[Stored records]
_ _ _ _ _ _ _

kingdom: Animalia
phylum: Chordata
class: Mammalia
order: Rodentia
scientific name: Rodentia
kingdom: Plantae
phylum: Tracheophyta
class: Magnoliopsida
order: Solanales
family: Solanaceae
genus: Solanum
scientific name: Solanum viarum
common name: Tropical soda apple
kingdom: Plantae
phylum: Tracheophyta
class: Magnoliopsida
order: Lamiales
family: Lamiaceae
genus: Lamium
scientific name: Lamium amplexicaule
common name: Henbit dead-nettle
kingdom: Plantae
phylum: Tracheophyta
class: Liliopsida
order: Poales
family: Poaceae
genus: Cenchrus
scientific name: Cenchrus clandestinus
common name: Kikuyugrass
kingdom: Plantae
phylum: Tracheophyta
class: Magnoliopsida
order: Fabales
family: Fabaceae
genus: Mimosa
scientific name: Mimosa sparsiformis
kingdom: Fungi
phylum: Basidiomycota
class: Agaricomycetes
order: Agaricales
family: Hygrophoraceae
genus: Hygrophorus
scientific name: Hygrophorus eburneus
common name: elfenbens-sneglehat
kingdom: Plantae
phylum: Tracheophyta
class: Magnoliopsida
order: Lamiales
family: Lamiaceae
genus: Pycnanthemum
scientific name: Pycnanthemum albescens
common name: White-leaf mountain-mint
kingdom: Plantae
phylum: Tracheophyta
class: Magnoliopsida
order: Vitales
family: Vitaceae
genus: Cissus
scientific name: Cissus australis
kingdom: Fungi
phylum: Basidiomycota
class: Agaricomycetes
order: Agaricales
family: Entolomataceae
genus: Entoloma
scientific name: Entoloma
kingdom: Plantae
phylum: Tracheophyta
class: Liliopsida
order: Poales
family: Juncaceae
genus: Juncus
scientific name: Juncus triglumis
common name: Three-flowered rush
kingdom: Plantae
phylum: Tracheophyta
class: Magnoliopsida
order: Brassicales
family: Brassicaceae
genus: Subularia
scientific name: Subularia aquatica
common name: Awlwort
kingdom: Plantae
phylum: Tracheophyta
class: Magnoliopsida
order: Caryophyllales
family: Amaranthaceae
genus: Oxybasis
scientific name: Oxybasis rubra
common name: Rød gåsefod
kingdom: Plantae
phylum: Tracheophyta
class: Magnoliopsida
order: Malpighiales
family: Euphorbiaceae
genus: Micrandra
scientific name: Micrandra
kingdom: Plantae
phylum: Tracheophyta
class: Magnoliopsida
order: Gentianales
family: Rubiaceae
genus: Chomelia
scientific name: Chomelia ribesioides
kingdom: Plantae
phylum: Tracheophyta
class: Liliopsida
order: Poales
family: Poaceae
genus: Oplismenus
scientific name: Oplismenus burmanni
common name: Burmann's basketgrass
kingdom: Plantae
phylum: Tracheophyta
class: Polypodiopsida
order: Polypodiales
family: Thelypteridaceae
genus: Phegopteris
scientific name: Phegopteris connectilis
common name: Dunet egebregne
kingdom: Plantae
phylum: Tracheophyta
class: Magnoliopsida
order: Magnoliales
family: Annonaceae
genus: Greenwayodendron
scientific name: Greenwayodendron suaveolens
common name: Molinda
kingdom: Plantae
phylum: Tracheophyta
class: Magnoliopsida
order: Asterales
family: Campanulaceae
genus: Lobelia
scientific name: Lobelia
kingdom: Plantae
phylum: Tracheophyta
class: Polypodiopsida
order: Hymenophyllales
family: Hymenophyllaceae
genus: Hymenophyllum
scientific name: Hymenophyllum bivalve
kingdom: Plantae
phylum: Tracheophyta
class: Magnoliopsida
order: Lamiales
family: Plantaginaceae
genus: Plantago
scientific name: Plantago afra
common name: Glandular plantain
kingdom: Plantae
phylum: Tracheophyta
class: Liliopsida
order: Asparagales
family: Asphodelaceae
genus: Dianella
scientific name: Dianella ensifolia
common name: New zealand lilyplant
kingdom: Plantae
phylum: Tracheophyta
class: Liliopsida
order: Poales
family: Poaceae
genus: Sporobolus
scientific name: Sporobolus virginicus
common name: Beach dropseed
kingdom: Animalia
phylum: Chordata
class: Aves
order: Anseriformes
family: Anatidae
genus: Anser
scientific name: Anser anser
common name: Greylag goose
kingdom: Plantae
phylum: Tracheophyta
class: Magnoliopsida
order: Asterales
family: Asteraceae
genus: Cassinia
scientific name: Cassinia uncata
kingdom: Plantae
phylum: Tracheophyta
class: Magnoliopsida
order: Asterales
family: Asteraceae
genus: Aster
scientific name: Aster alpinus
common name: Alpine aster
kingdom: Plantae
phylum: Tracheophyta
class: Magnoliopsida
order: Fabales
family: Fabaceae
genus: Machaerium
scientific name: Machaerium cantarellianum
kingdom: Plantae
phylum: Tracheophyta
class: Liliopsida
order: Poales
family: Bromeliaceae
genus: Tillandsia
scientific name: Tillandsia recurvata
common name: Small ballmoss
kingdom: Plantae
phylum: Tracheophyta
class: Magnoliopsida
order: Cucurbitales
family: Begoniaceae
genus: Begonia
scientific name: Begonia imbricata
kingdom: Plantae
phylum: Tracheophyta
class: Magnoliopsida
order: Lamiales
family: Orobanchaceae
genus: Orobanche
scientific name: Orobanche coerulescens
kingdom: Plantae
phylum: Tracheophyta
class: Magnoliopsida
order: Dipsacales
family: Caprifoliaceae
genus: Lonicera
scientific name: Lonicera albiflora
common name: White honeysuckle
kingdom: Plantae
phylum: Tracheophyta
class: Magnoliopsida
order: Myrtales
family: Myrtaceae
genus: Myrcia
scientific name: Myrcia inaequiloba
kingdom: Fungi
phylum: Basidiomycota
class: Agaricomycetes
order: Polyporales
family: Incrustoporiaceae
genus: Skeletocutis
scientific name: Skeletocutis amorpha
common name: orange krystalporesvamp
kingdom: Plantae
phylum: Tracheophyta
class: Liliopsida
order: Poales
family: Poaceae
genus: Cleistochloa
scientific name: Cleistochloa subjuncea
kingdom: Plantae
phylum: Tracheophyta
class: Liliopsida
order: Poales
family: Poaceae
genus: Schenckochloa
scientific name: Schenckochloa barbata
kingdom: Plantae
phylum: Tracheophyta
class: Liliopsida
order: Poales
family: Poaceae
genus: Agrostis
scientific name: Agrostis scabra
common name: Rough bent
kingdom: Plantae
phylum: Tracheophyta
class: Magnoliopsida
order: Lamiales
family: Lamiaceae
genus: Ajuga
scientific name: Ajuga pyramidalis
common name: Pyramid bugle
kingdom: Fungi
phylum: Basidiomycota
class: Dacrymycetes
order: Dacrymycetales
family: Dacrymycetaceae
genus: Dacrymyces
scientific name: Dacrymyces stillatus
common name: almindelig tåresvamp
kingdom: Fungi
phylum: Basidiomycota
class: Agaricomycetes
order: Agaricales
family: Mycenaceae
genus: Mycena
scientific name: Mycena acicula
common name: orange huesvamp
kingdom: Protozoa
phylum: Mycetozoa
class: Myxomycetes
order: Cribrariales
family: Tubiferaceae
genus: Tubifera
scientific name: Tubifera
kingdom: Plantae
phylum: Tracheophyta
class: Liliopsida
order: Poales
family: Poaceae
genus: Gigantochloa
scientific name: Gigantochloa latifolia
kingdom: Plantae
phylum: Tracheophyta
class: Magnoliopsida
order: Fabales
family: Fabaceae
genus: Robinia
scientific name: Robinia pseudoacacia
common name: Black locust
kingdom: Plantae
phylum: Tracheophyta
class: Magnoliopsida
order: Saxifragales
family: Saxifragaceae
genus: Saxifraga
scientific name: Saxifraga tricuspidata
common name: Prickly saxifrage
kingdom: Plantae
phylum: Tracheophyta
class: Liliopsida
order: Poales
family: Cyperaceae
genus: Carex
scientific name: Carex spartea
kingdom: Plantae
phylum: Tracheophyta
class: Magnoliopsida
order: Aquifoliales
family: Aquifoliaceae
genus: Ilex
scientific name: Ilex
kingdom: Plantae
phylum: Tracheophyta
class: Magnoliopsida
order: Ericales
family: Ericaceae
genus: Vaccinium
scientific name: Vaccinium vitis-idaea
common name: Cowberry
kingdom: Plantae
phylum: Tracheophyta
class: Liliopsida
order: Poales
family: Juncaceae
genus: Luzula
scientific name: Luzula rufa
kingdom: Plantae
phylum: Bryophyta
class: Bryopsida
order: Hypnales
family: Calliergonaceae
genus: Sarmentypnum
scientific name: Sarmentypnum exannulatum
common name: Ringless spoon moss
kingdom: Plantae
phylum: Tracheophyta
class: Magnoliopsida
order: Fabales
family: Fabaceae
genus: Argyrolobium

_ _ _ _ _ _ _

» **Work to do**
Rewrite the lines from the first line through the line with "genus: Cenchrus", swapping "scientific name" for "Latin name" and leaving everything else unchanged.

» **Correct result**
kingdom: Animalia
phylum: Chordata
class: Mammalia
order: Rodentia
Latin name: Rodentia
kingdom: Plantae
phylum: Tracheophyta
class: Magnoliopsida
order: Solanales
family: Solanaceae
genus: Solanum
Latin name: Solanum viarum
common name: Tropical soda apple
kingdom: Plantae
phylum: Tracheophyta
class: Magnoliopsida
order: Lamiales
family: Lamiaceae
genus: Lamium
Latin name: Lamium amplexicaule
common name: Henbit dead-nettle
kingdom: Plantae
phylum: Tracheophyta
class: Liliopsida
order: Poales
family: Poaceae
genus: Cenchrus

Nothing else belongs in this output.